Cuando nos ausentamos unos cuantos días de casa o del lugar habitual del trabajo, nos libramos de una serie de pesos y molestias de la marcha ordinaria de la vida; concretamente, de disfunciones que le distraen a uno y le obligan a ocuparse en cosas que no son directamente de su incumbencia. En esa ausencia, nuestro psiquismo se oxigena y remoza, salvo que tropecemos con personas que descargan sobre nosotros sus problemas y nos abruman con sus historias. Si en nuestras “escapadas” nos aplicamos a una actividad normal, exenta de esas contaminaciones intensas, volvemos a casa o al trabajo con el ánimo más sereno y menos fatigado por aquellas disfunciones. Se produce una distancia física y una consiguiente distancia psicológica respecto a esas ocupaciones ingratas que tenías que atender. Lo mismo se puede decir en relación con las personas, cuando la presencia de algunas, por su perfil o por ciertas conductas suyas, nos tienen cansados. (Otro tanto les pasará a ellas con nosotros.)

La obsesión es también algo que necesita ser interrumpido.
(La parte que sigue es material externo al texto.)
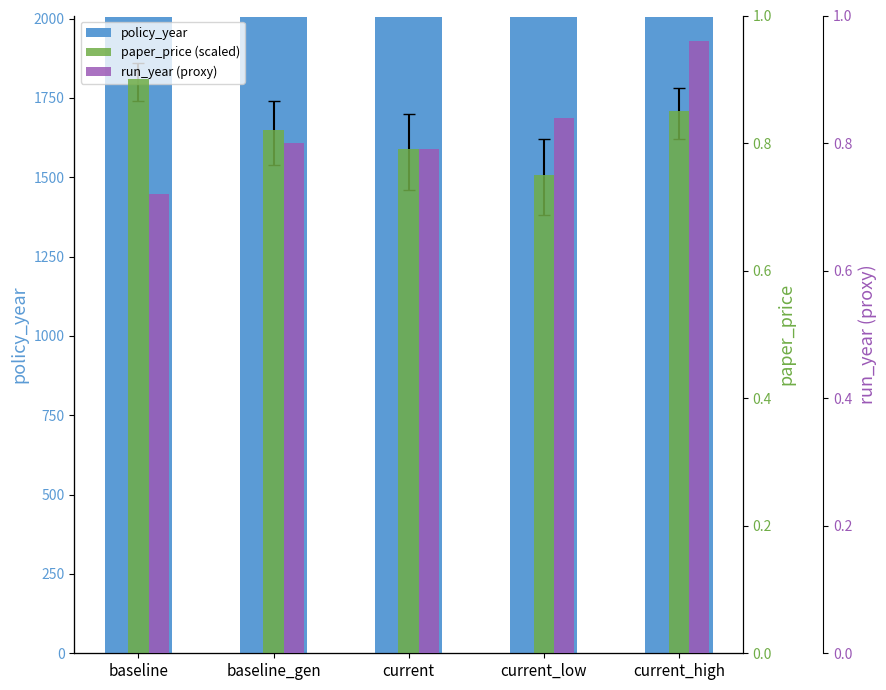

Reading left to right, list all the values displayed in this chart.

policy_year: 2006.0	2006.0	2006.0	2006.0	2006.0
paper_price (scaled): 0.9	0.8	0.8	0.8	0.8
run_year (proxy): 0.7	0.8	0.8	0.8	1.0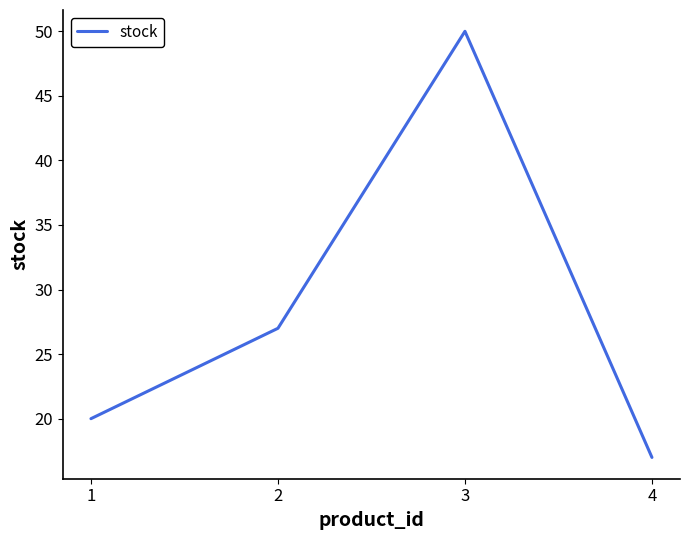

Rank the categories by value from highest to lowest.

3, 2, 1, 4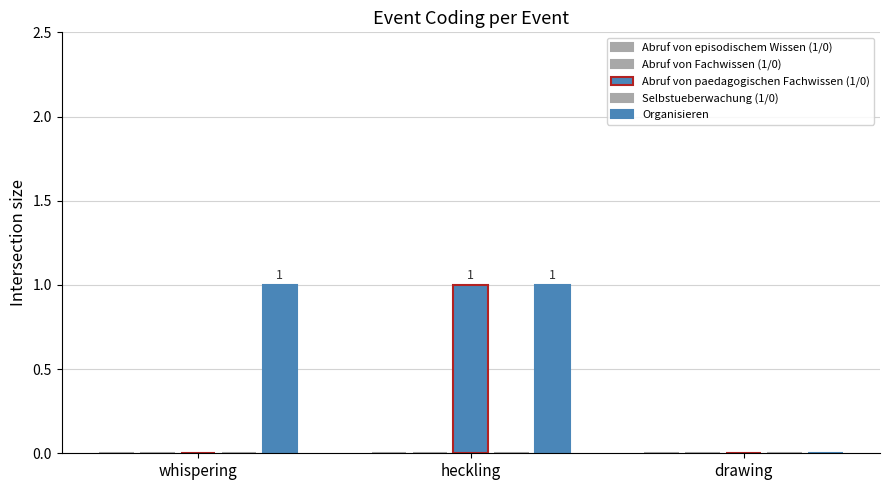

Are the bars grouped side by side (vs. stacked)?

Yes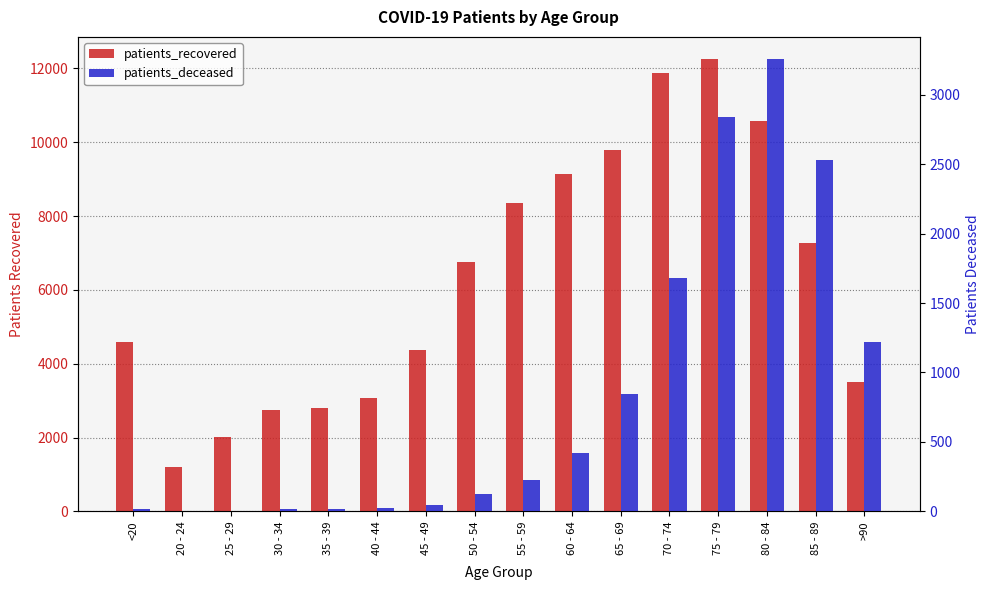

What is the label of the 16th bar from the left?

>90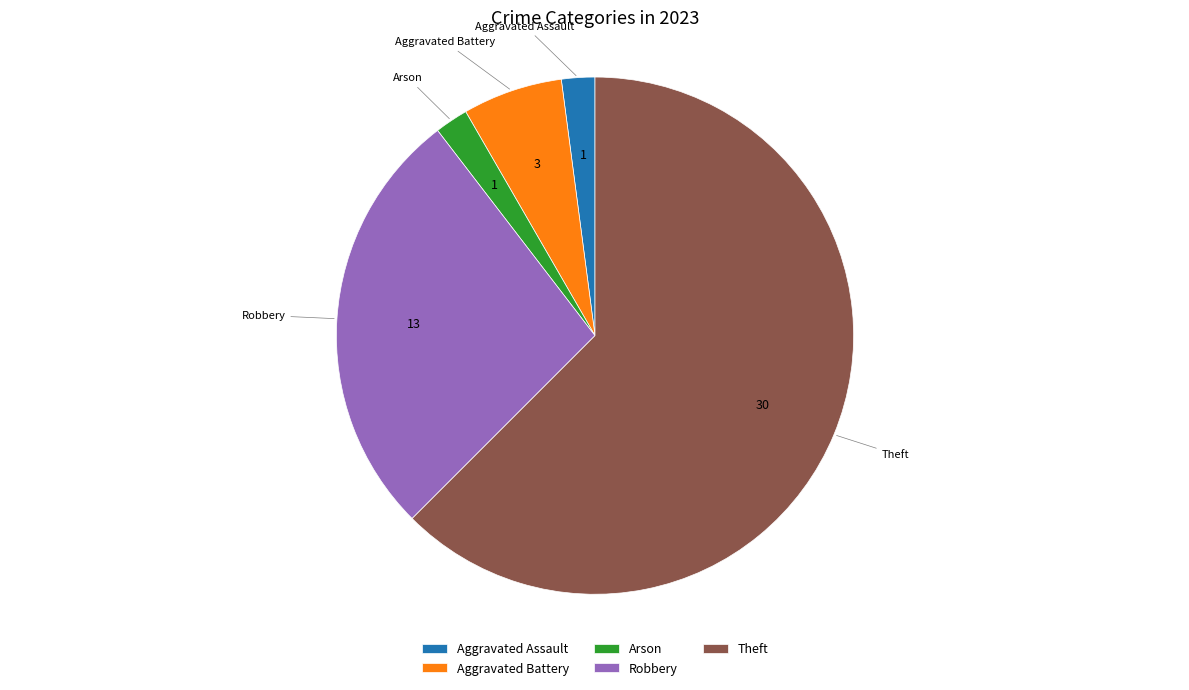

Which slice represents more than half of the pie?

Theft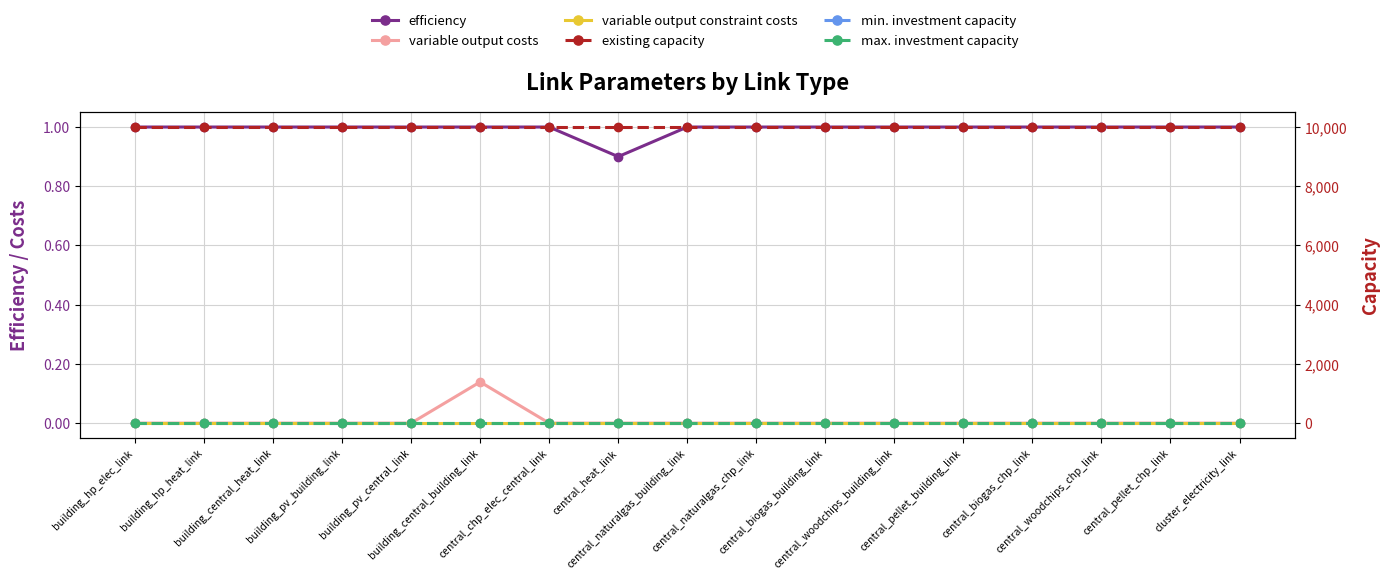

List the labels in order of efficiency value, largest first.

building_hp_elec_link, building_hp_heat_link, building_central_heat_link, building_pv_building_link, building_pv_central_link, building_central_building_link, central_chp_elec_central_link, central_naturalgas_building_link, central_naturalgas_chp_link, central_biogas_building_link, central_woodchips_building_link, central_pellet_building_link, central_biogas_chp_link, central_woodchips_chp_link, central_pellet_chp_link, cluster_electricity_link, central_heat_link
Pensamientos poco gratos que le rondan a uno, miedos que asoman la cabeza una y otra vez, inquietudes que parecen apretar el cerco: todo eso tiene que ser suspendido. Necesitamos interrupciones salvíficas. Para esto se ofrecen terapias de tipo cognitivo y conductual que distraigan la atención hacia otras cosas. Es como lo que se nos cuenta de algunos pájaros: la mirada de una serpiente los hipnotiza de tal forma que se quedan paralizados y no pueden emprender el vuelo que los alejaría del peligro. Es quizá un disparo u otro estrépito lo que los saca de ese hechizo y les permite ponerse a salvo. Conocemos también la táctica de que se valen madres y niñeras cuando los niños pequeños no paran de llorar: se los procura distraer llamándoles la atención sobre otra cosa, y a veces el llanto cesa como por ensalmo. Así son las buenas interrupciones: se corta una cadena maléfica y uno se zafa de una situación peligrosa.
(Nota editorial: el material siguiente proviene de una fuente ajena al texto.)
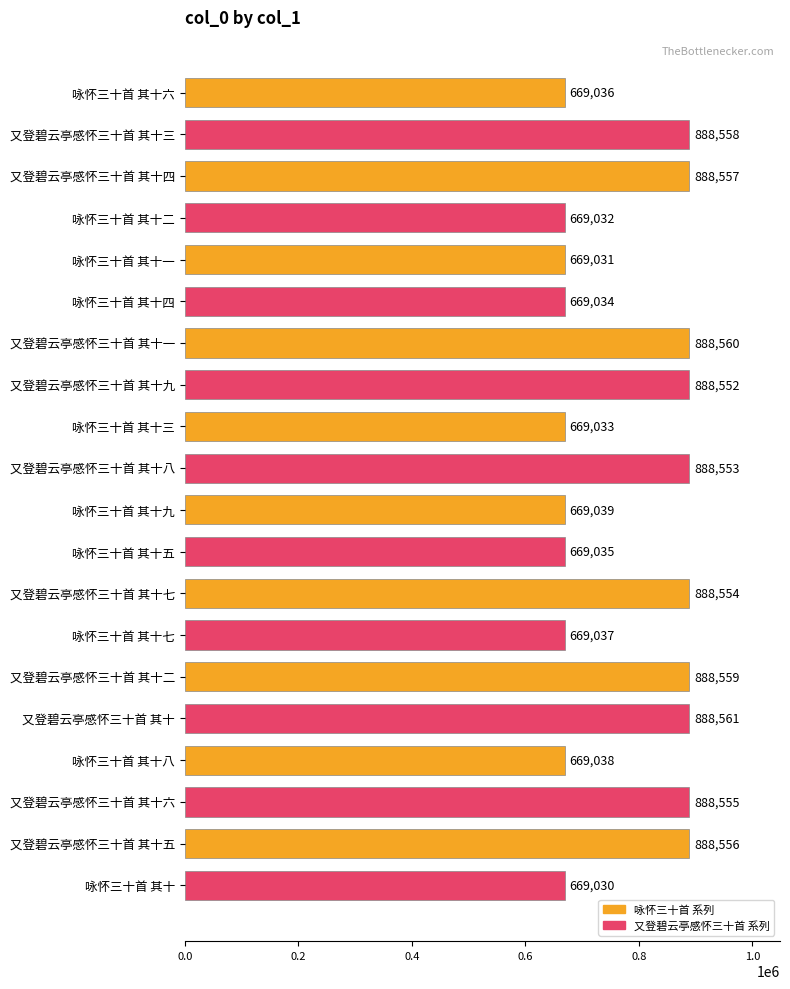

How many bars are there in total?

20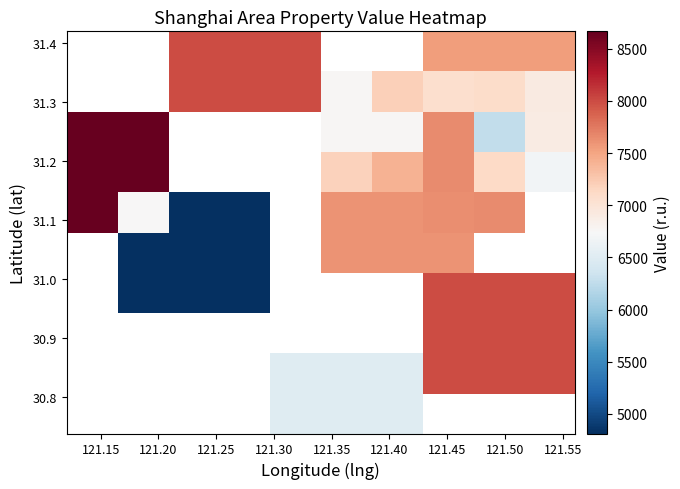

What is the smallest value displayed?

4812.5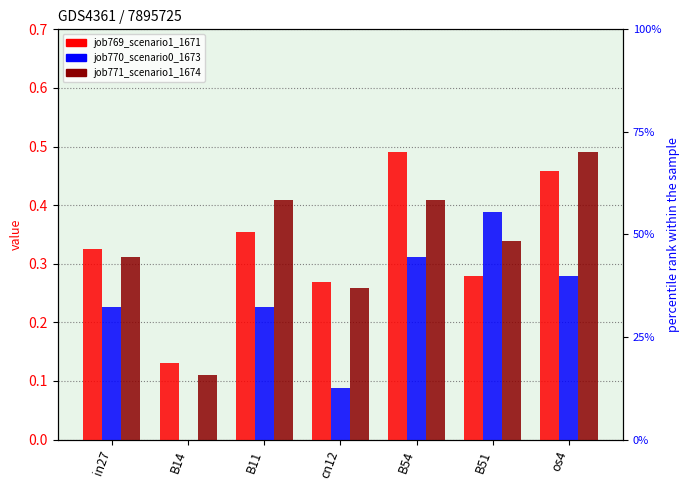

Which series has the largest range (max minus min)?

job770_scenario0_1673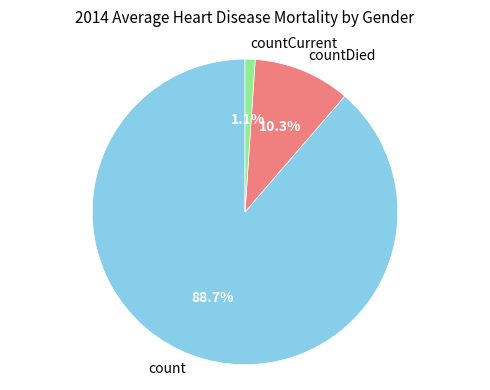

How many segments does this pie chart have?

3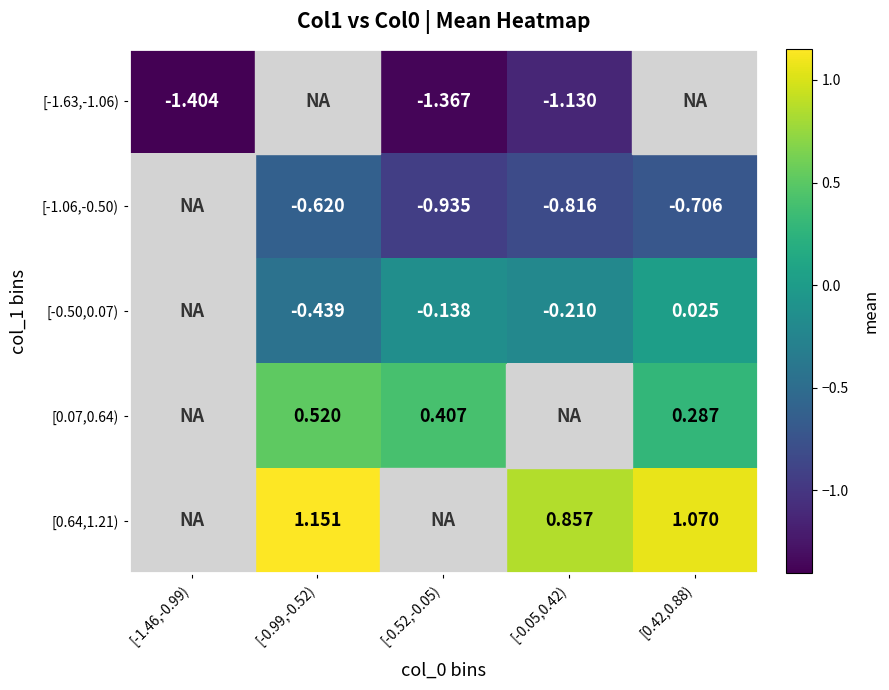

Rank the series by their average value, from lowest to highest.

[-1.63,-1.06), [-1.06,-0.50), [-0.50,0.07), [0.07,0.64), [0.64,1.21)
Y, entrando en el terreno religioso y moral, ¿qué es una conversión, sino una interrupción en toda regla? Uno corta, y de forma “tajante”, con cierto género de vida que no lo lleva por buen camino. El viejo predicador nos diría que esa persona caminaba a marchas forzadas hacia el abismo; por fortuna, mejor dicho, por gracia, ha frenado a tiempo la marcha y ha virado en sentido contrario. Dice “adiós” a su historia pasada, o a cierto tramo de ésta, y emprende una vía nueva. Esta es, sin duda, una interrupción mayor. Las otras que hemos apuntado son cortes menores, pero saludables, hechos en cosas que llevaban mal sesgo. Tanto la mayor como las menores merecen ser saludadas con una bendición, porque lo son ellas de por sí.
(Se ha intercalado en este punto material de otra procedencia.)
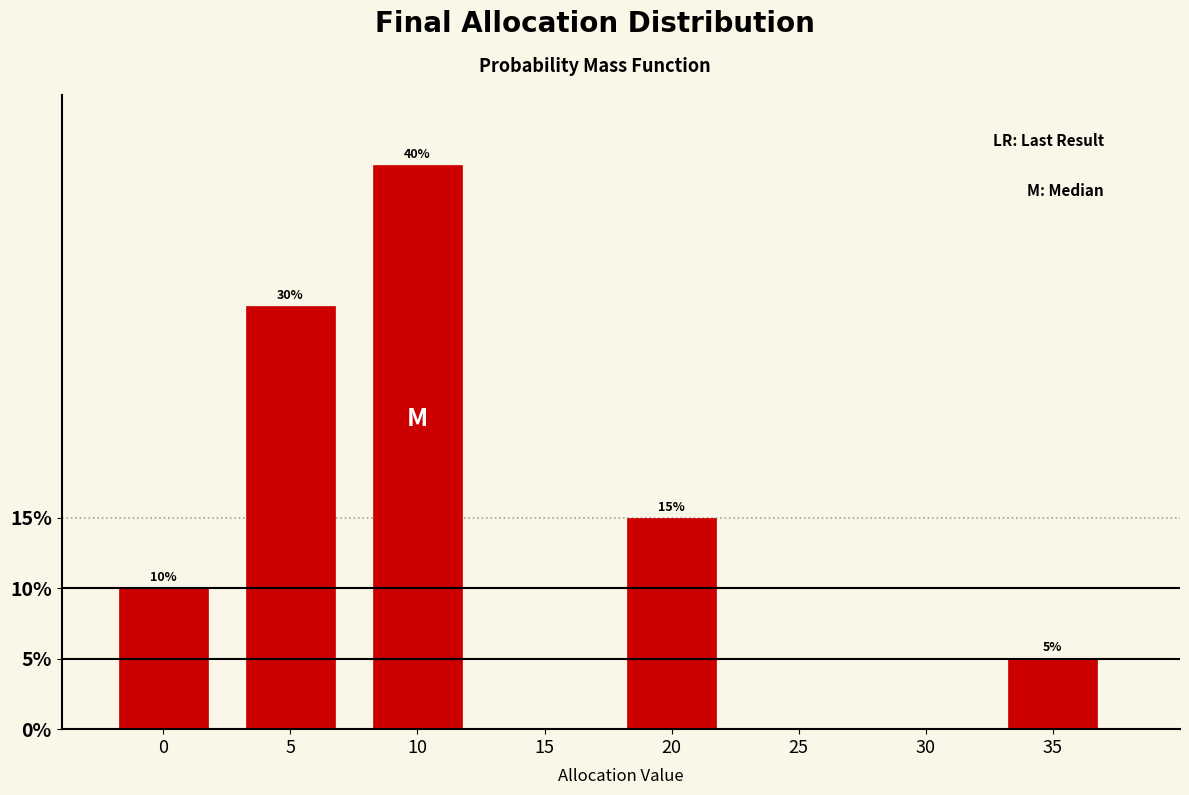

Reading right to left, extract all data points from this chart.

35=5	30=0	25=0	20=15	15=0	10=40	5=30	0=10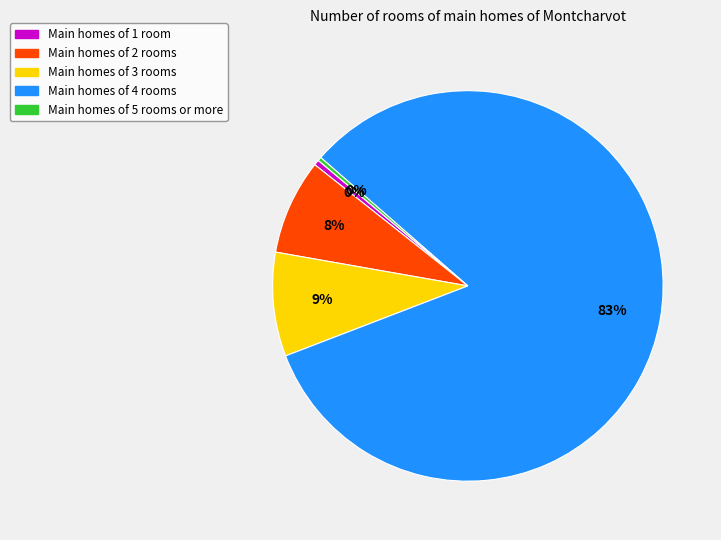

Is there a majority slice in this chart?

Yes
Un relato nos enseña las ventajas de la interrupción. Dice así: «El carpintero que había contratado para ayudarme a reparar una vieja granja, acababa de finalizar un duro primer día de trabajo. Su cortadora eléctrica se dañó y lo hizo perder una hora de trabajo y ahora su antiguo camión se negaba a arrancar. Mientras le llevaba a su casa, se sentó en silencio. Cuando llegamos, me invitó a conocer a su familia. Mientras nos dirigíamos a la puerta de su casa, se detuvo brevemente frente a un pequeño árbol, tocando las puntas de las ramas con ambas manos. Cuando se abrió la puerta, el rostro de aquel hombre se transformó, sonrió, abrazó a sus dos pequeños hijos y le dio un beso a su esposa. Luego me acompañó hasta el coche. Cuando pasamos cerca del árbol, sentí curiosidad y le pregunte por lo que lo había hecho un rato antes. “Oh, ese es mi árbol de problemas”, contestó. “Sé que no puedo evitar tener problemas en el trabajo, pero una cosa es segura: los problemas no pertenecen a la casa, ni a mi esposa, ni a mis hijos. Así que simplemente los cuelgo en el árbol cada noche cuando llego a casa. Luego, a la mañana siguiente, los recojo otra vez. Lo bueno es -concluyó sonriendo- que cuando salgo por la mañana a recogerlos, no hay tantos como los que recuerdo haber colgado la noche anterior”».

Buen ejemplo de conducta saludable: dejar los problemas atrás, antes de cruzar el umbral de la casa; colgarlos en el árbol, como si fuera un perchero. ¡Excelente interrupción!